I gave my name and explained that I’d like to see the president, Mr. Arthur Merchant, although I didn’t have an appointment. He nodded gravely and disappeared for about five minutes, during which time two members of the Junior Mafia could have waltzed in and cleaned out the place.
But finally he returned and ushered me to a back office, enclosed, walled with a good grade of polished plywood. A toothy lady relieved me of hat and trenchcoat, which she hung on a rack. She handled my garments with her fingertips; I couldn’t blame her. Finally, finally, I was led into the inner sanctum,
and Arthur Merchant, bank president and Coburn mayor, rose to greet me. He shook my hand enthusiastically with a fevered palm and insisted I sit in a leather club chair alongside his desk. When we were standing, I was six inches taller than he. When we sat down, he in his swivel chair, he was six inches taller. That chair must have had 12-inch casters.
He was a surprisingly young man for a bank president and mayor. He was also short, plump, florid, and sweatier than the room temperature could account for. Young as he was, the big skull was showing the scants; strands of thin, black hair were brushed sideways to hide the divot. The face bulged. You’ve seen faces that bulge, haven’t you? They seem to protrude. As if an amateur sculptor started out with an ostrich egg as a head form, and then added squares and strips of modeling clay: forehead, nose, cheeks, mouth, chin. I mean everything seems to hang out there, and all that clay just might dry and drop off. Leaving the blank ostrich egg.
We exchanged the usual pleasantries: the weather, my reaction to Coburn, my accommodations at the Inn, places of interest I should see while in the vicinity: the place where a British spy was hanged in 1777; Lovers’ Leap on the Hudson River, scene of nineteen authenticated suicides; and the very spot where, only last summer, a bear had come out of the woods and badly mauled, and allegedly attempted to rape, a 68-year-old lady gathering wild strawberries.
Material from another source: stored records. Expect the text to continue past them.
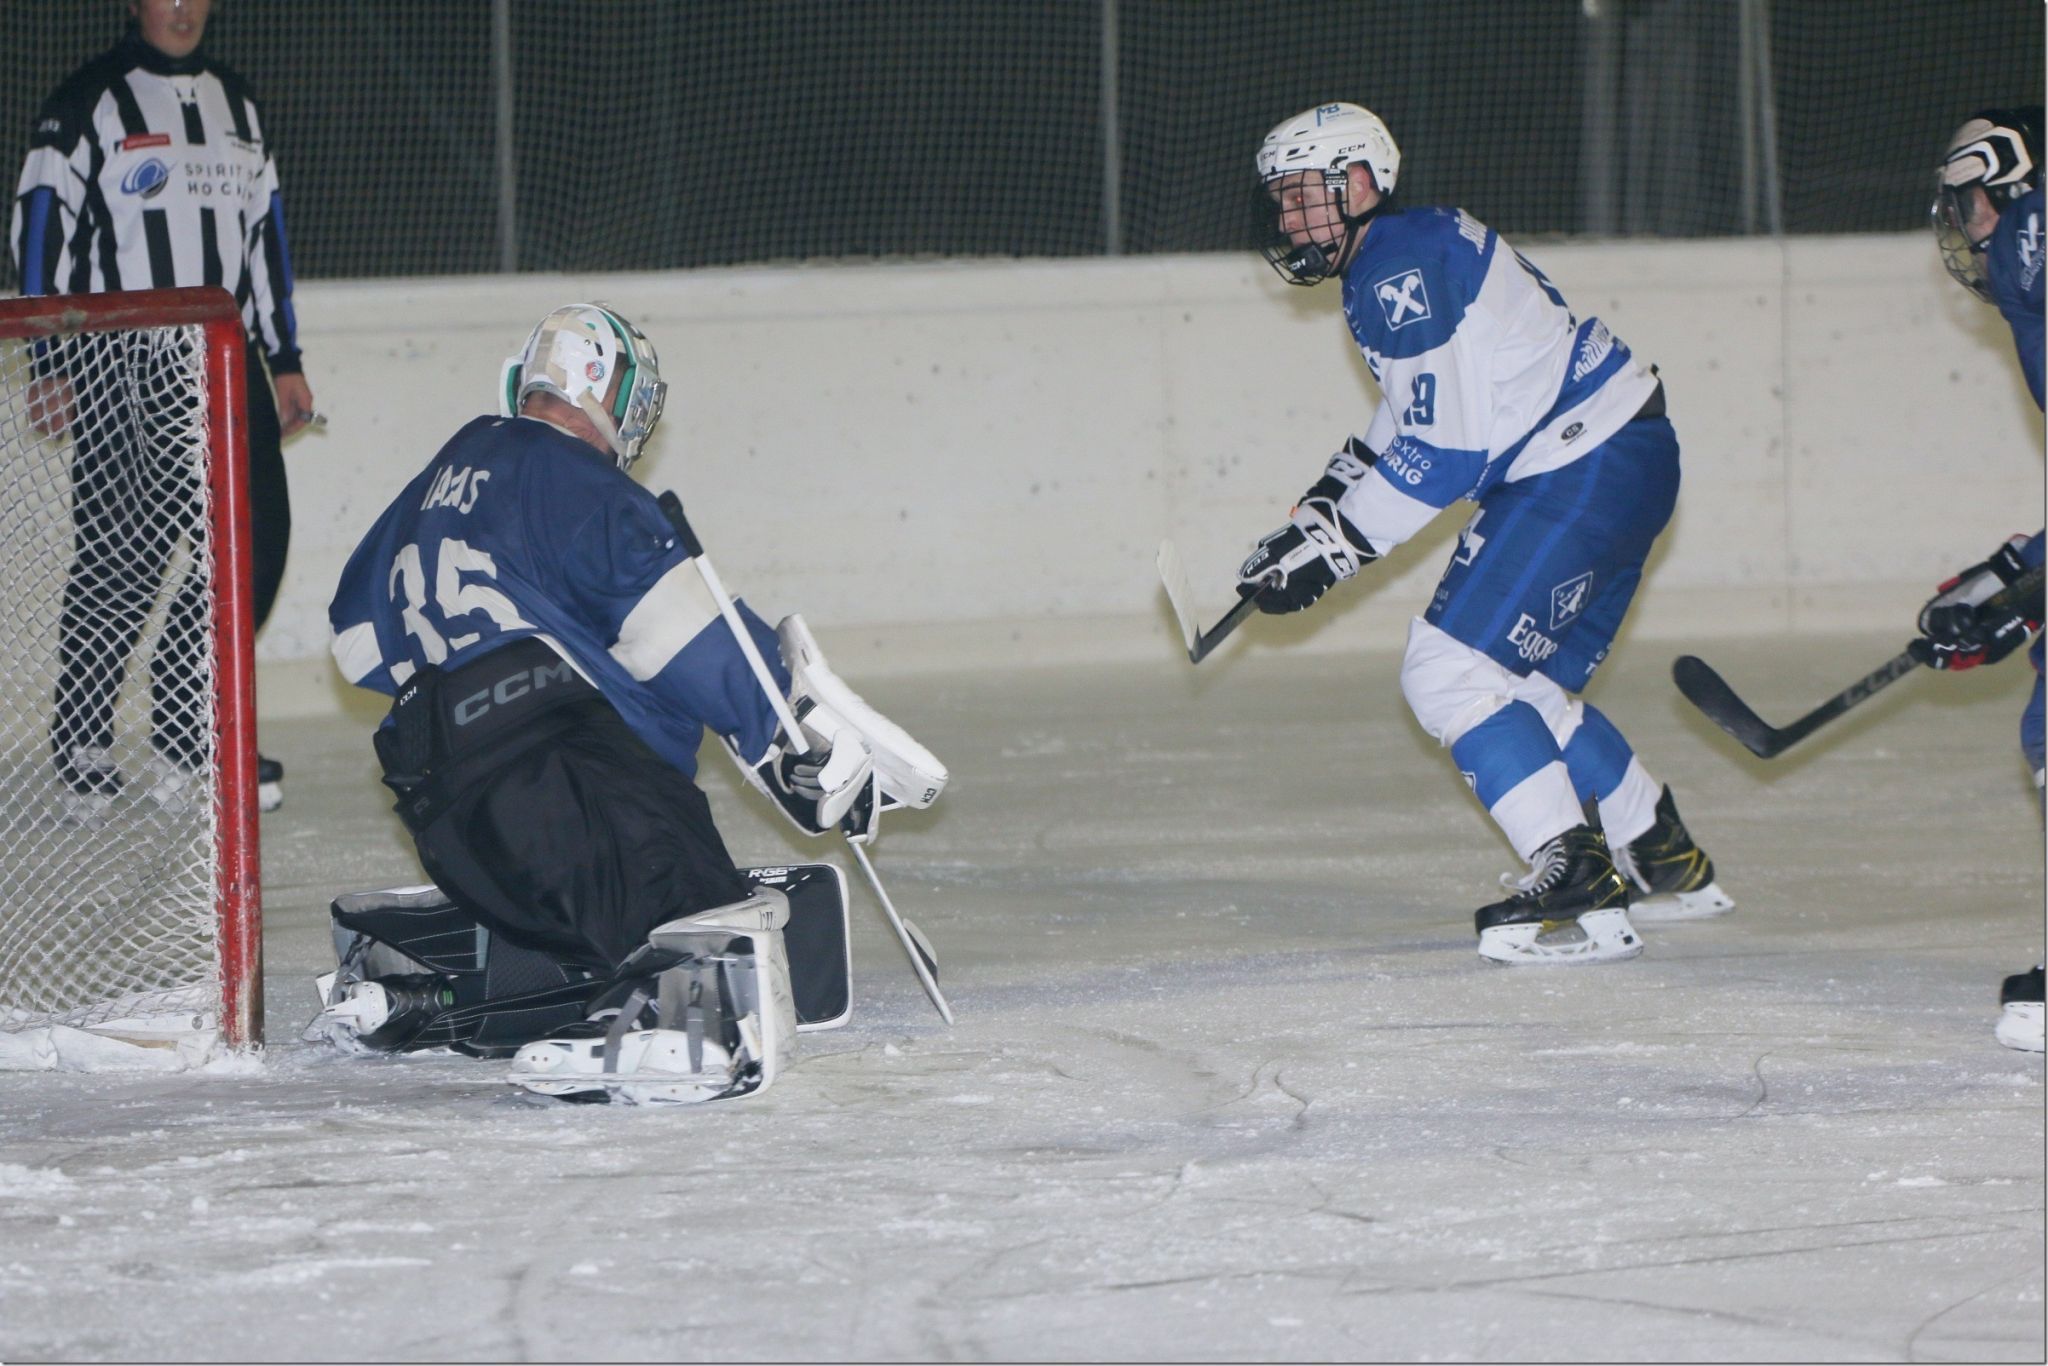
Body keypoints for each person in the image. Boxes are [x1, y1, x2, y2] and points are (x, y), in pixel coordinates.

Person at [312, 303, 935, 1104]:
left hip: (446, 812)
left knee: (590, 935)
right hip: (571, 781)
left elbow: (357, 640)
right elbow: (685, 635)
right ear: (605, 386)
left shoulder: (445, 471)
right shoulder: (572, 477)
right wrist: (792, 741)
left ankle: (427, 991)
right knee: (701, 923)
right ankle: (687, 1026)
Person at [1234, 102, 1730, 966]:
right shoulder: (1407, 247)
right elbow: (1419, 410)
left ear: (1358, 183)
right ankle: (1661, 852)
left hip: (1578, 469)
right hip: (1621, 455)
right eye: (1279, 201)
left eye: (1302, 195)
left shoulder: (1396, 269)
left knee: (1449, 671)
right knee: (1518, 684)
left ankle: (1576, 878)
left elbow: (1449, 453)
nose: (1288, 218)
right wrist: (1328, 501)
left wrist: (1336, 549)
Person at [8, 0, 314, 819]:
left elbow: (265, 239)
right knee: (123, 553)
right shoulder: (88, 100)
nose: (180, 7)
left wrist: (282, 358)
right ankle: (81, 742)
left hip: (224, 362)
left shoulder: (237, 102)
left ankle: (188, 733)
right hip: (120, 358)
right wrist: (49, 357)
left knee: (255, 542)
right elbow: (39, 228)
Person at [1922, 106, 2045, 1053]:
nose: (1964, 227)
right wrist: (2017, 569)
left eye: (1969, 203)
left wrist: (2025, 606)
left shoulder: (2029, 256)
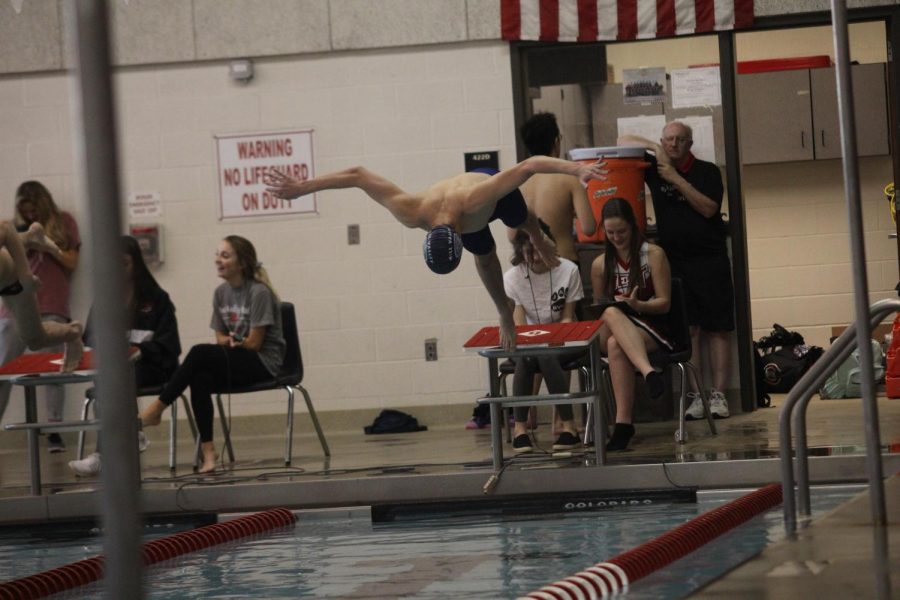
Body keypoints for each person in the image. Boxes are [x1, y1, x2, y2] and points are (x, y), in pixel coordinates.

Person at [264, 155, 607, 351]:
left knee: (518, 219)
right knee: (484, 254)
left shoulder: (475, 200)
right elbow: (357, 175)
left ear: (456, 232)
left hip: (486, 189)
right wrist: (302, 188)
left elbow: (530, 165)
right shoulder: (412, 211)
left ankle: (535, 234)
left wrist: (576, 170)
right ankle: (503, 310)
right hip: (470, 220)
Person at [138, 236, 285, 474]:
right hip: (237, 356)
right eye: (217, 255)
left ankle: (157, 408)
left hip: (262, 362)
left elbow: (256, 344)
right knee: (200, 378)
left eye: (225, 256)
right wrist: (228, 341)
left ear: (242, 263)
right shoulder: (220, 293)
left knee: (198, 353)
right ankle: (209, 453)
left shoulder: (259, 293)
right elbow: (218, 336)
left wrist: (237, 342)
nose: (218, 260)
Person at [618, 121, 732, 420]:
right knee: (690, 329)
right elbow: (623, 139)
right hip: (675, 261)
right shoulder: (656, 166)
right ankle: (696, 395)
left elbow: (709, 208)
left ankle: (719, 395)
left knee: (717, 328)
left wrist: (675, 178)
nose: (673, 145)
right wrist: (655, 151)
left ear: (690, 144)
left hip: (710, 258)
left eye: (680, 140)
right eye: (668, 140)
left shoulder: (707, 171)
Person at [68, 236, 182, 476]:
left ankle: (114, 446)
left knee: (119, 377)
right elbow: (89, 340)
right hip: (116, 372)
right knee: (109, 379)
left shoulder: (157, 299)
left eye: (124, 263)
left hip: (153, 368)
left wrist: (141, 350)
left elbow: (171, 345)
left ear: (136, 264)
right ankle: (127, 437)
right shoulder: (104, 301)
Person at [0, 181, 81, 452]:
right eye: (26, 211)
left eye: (34, 210)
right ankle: (73, 333)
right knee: (4, 367)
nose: (30, 215)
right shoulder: (15, 227)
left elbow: (72, 262)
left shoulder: (63, 223)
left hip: (47, 300)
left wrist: (48, 248)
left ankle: (54, 427)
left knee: (49, 363)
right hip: (14, 300)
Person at [590, 198, 671, 451]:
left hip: (648, 326)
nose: (616, 237)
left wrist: (639, 306)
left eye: (622, 231)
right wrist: (618, 308)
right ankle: (648, 372)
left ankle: (623, 425)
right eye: (611, 232)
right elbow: (598, 308)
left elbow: (665, 303)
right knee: (612, 313)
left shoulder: (653, 254)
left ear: (633, 227)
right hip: (609, 325)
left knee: (617, 345)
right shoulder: (600, 264)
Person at [503, 221, 584, 453]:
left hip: (564, 336)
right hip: (531, 341)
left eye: (539, 250)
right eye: (529, 252)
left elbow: (568, 317)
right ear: (520, 253)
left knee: (545, 355)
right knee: (531, 356)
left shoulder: (569, 270)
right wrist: (535, 341)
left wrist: (552, 338)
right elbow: (519, 324)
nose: (536, 258)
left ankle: (569, 426)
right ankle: (520, 429)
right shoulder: (513, 277)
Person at [515, 112, 596, 263]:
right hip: (562, 261)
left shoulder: (518, 182)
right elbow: (589, 228)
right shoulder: (569, 177)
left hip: (531, 264)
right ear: (556, 141)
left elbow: (512, 235)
I said it all sounded pretty exciting to me, but as Mr. Merchant was undoubtedly aware, I was not in Coburn to sightsee or visit tourist attractions; I had come to garner information about Dr. Telford Gordon Thorndecker. That’s when I learned that Arthur Merchant was a compulsive fusser.
The pudgy hands went stealing out to straighten desk blotter, pencils, calendar pad. He tightened his tie, smoothed the hair at his temples, examined his fingernails. He crossed and recrossed his knees, tugged down the points of his vest, brushed nonexistent lint from his sleeve. He leaped to his feet, strode across the room, closed a bookcase door that had been open about a quarter-inch. Then he came back to his desk, sat down, and began rearranging blotter, pencils, and pad, aligning their edges with quick, nervous twitches of those pinkish squid hands.